Task requirements:
Print the text from all of the data below without changing a word, and leave the pictures out of your answer.

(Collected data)
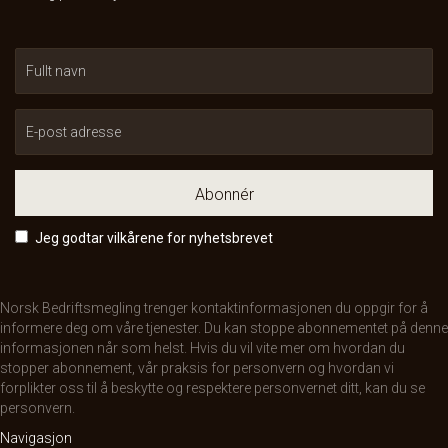
Abonnér
Jeg godtar vilkårene for nyhetsbrevet
Norsk Bedriftsmegling trenger kontaktinformasjonen du oppgir for å
informere deg om våre tjenester. Du kan stoppe abonnementet på denne
informasjonen når som helst. Hvis du vil vite mer om hvordan du
stopper abonnement, vår praksis for personvern og hvordan vi
forplikter oss til å beskytte og respektere personvernet ditt, kan du se
personvern
.
Navigasjon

Answer to this task:
Abonnér
Jeg godtar vilkårene for nyhetsbrevet
Norsk Bedriftsmegling trenger kontaktinformasjonen du oppgir for å
informere deg om våre tjenester. Du kan stoppe abonnementet på denne
informasjonen når som helst. Hvis du vil vite mer om hvordan du
stopper abonnement, vår praksis for personvern og hvordan vi
forplikter oss til å beskytte og respektere personvernet ditt, kan du se
personvern
.
Navigasjon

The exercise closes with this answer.